Goal of the exercise: Restate word for word the lines of the data below, from the first through the one that has "FIGURE 3 | IC".

=== Provided entries ===

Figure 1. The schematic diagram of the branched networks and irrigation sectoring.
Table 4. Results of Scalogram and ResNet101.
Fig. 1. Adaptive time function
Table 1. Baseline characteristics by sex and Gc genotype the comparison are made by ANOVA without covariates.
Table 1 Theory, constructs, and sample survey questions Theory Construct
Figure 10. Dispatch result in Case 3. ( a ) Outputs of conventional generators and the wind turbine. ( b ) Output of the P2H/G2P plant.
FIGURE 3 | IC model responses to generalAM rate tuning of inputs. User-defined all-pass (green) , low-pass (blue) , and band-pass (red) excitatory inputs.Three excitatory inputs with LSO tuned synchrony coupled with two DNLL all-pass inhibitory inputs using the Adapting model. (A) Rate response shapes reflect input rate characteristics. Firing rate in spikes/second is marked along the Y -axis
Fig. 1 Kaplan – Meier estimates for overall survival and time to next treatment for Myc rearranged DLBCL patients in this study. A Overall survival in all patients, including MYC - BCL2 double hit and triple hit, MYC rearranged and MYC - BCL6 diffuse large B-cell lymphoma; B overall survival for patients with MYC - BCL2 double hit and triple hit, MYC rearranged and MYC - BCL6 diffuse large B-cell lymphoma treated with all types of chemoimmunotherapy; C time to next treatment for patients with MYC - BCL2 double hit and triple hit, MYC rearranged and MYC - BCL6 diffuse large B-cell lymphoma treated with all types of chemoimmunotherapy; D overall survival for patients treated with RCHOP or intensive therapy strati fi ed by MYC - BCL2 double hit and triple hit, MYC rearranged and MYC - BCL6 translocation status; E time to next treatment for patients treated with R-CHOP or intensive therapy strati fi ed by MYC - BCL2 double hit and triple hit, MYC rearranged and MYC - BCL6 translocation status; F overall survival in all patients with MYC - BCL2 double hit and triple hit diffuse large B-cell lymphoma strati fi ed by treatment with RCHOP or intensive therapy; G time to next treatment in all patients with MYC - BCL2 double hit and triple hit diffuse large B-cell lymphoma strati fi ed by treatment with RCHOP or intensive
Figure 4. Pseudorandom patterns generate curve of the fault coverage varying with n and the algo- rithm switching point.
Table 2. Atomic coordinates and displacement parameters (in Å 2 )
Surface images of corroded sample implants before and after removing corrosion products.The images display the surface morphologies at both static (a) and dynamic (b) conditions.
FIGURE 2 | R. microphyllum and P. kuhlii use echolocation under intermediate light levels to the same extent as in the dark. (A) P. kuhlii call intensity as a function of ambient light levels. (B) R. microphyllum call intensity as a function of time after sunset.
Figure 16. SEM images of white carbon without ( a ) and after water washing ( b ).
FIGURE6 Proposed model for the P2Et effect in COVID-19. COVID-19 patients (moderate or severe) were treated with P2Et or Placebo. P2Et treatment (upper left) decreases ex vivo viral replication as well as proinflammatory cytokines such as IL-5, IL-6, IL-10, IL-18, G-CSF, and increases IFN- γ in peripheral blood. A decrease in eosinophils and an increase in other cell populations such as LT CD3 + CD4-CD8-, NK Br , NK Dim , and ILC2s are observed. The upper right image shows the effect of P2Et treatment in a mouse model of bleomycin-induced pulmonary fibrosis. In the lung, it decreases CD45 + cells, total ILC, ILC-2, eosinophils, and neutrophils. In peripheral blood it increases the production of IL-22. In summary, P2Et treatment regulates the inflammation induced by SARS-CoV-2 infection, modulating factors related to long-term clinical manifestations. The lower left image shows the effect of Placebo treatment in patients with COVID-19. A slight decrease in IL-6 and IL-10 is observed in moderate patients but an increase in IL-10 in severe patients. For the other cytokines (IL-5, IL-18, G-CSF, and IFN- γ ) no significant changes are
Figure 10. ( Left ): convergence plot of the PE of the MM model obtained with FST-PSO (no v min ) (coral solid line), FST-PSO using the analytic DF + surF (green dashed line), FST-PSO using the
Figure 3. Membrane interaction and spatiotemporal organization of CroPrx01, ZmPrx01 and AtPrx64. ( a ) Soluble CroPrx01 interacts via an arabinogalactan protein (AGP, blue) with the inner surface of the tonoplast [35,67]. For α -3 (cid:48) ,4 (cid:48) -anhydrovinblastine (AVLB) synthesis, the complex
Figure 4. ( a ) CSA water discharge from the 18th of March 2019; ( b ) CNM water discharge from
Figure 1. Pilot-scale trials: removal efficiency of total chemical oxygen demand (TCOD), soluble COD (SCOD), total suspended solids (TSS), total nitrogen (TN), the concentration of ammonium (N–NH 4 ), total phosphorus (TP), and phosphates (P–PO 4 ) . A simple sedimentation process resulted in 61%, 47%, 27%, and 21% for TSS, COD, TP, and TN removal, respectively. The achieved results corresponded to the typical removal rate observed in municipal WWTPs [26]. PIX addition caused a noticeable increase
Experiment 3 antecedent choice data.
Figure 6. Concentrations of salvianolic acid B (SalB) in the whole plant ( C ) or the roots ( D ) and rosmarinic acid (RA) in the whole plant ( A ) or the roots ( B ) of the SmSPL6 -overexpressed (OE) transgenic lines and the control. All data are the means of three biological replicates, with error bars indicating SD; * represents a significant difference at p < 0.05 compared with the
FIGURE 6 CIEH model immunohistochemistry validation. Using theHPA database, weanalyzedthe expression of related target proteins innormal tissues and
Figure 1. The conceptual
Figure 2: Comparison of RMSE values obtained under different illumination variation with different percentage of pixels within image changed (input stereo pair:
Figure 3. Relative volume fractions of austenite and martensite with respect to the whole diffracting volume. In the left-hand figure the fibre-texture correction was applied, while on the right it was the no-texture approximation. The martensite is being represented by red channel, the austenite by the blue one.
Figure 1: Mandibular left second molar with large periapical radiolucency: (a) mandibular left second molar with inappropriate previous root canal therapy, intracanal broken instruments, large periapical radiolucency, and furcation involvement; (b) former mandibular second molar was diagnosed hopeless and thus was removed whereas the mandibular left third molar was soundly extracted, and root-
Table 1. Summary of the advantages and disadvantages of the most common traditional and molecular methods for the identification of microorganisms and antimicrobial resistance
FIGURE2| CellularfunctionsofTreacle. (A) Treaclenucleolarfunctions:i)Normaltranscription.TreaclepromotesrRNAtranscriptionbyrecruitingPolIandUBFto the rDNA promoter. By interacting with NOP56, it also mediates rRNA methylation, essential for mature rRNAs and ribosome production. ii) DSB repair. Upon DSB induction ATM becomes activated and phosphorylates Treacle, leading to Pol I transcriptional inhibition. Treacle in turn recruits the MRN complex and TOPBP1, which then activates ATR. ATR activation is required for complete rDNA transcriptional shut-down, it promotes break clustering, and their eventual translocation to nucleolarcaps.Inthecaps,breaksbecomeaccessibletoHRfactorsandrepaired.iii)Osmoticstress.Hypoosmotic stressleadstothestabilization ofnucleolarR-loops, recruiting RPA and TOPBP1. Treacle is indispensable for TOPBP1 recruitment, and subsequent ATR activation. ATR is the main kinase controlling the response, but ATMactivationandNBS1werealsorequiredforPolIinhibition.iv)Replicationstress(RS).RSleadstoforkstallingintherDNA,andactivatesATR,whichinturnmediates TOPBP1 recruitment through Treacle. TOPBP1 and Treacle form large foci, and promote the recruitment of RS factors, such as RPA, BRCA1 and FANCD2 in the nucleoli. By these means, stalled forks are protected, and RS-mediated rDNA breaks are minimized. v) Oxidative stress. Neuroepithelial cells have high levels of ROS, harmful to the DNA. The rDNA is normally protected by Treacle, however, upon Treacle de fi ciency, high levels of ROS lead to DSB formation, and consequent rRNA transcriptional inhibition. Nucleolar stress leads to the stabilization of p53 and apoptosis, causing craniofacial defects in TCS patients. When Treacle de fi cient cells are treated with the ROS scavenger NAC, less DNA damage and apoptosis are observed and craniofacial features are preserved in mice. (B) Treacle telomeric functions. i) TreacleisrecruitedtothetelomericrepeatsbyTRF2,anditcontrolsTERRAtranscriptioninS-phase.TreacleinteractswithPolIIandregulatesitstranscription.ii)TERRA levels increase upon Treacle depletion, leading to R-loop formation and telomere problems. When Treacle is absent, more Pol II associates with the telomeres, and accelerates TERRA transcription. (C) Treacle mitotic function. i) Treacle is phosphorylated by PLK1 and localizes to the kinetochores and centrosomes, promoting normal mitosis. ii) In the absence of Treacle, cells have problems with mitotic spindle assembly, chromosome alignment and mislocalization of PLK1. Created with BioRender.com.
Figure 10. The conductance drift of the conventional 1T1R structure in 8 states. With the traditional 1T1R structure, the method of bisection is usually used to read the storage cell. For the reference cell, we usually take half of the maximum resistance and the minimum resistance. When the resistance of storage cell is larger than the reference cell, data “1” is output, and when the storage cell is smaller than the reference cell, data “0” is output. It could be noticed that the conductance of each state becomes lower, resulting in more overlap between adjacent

===

Final answer:
Figure 1. The schematic diagram of the branched networks and irrigation sectoring.
Table 4. Results of Scalogram and ResNet101.
Fig. 1. Adaptive time function
Table 1. Baseline characteristics by sex and Gc genotype the comparison are made by ANOVA without covariates.
Table 1 Theory, constructs, and sample survey questions Theory Construct
Figure 10. Dispatch result in Case 3. ( a ) Outputs of conventional generators and the wind turbine. ( b ) Output of the P2H/G2P plant.
FIGURE 3 | IC model responses to generalAM rate tuning of inputs. User-defined all-pass (green) , low-pass (blue) , and band-pass (red) excitatory inputs.Three excitatory inputs with LSO tuned synchrony coupled with two DNLL all-pass inhibitory inputs using the Adapting model. (A) Rate response shapes reflect input rate characteristics. Firing rate in spikes/second is marked along the Y -axis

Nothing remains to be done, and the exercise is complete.